• **To do**
1 - Summarize the text on SoftRAM in two sentences.
2 - Transcribe the passage of the text on SoftRAM from "In a 1996 interview" up to and including "than 100,000 copies.".

- Developer: Syncronys Softcorp
- Stable release: 1995 / August 1995
- Operating system: Microsoft Windows
- Type: System software
- License: Proprietary
- Website: syncronys.com at the Wayback Machine (archived December 28, 1996)

= SoftRAM =

PC software products

SoftRAM and SoftRAM95 were system software products released by Syncronys Softcorp in the mid-1990s that claimed to increase or even double the available random-access memory in Microsoft Windows without the need for a hardware upgrade, which is possible using memory compression. However, it was later alleged the SoftRAM95 program utilized only a stub compression function that was incomplete.

In July 1996, Syncronys Softcorp agreed to settle charges by the Federal Trade Commission that the company "misrepresented and/or failed to substantiate the performance" of the products, although the agreement stipulated it "did not constitute an admission of a law violation." As part of the settlement, Syncronys Softcorp offered $10 rebates for affected consumers. The majority shareholders of the company in 1996 included its founding CEO, Daniel Taylor (30%), subsequent CEO, Rainer Poertner (14%), and Vice President of Technology Wendell Brown (7%).

In a 1996 interview with Mc magazine, the CEO of Syncronys Softcorp, Rainer Poertner, took responsibility for forcing the software's release despite engineering team objections that the product's development was not yet complete.

In 2006, the product was rated the third "Worst Tech Product of All Time" by PC World behind AOL and RealPlayer (1999 version). Around 100,000 copies of SoftRAM and 600,000 copies of SoftRAM95 were sold overall.

== Versions ==

=== SoftRAM ===
SoftRAM was designed for use with Windows 3.1. It was launched in March 1995 and sold more than 100,000 copies.

• **Collected material**
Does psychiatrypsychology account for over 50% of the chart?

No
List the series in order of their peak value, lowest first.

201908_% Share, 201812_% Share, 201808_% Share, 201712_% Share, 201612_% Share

• **Solutions in order**
1 - SoftRAM and SoftRAM95 were system software products released by Syncronys Softcorp in the mid-1990s that claimed to increase or even double the available memory in Microsoft Windows without a hardware upgrade, though SoftRAM95 was later alleged to use only an incomplete stub compression function. In July 1996 the company agreed to settle Federal Trade Commission charges concerning the products' performance claims, and in 2006 PC World rated the product the third "Worst Tech Product of All Time."

2 -
In a 1996 interview with Mc magazine, the CEO of Syncronys Softcorp, Rainer Poertner, took responsibility for forcing the software's release despite engineering team objections that the product's development was not yet complete.

In 2006, the product was rated the third "Worst Tech Product of All Time" by PC World behind AOL and RealPlayer (1999 version). Around 100,000 copies of SoftRAM and 600,000 copies of SoftRAM95 were sold overall.

== Versions ==

=== SoftRAM ===
SoftRAM was designed for use with Windows 3.1. It was launched in March 1995 and sold more than 100,000 copies.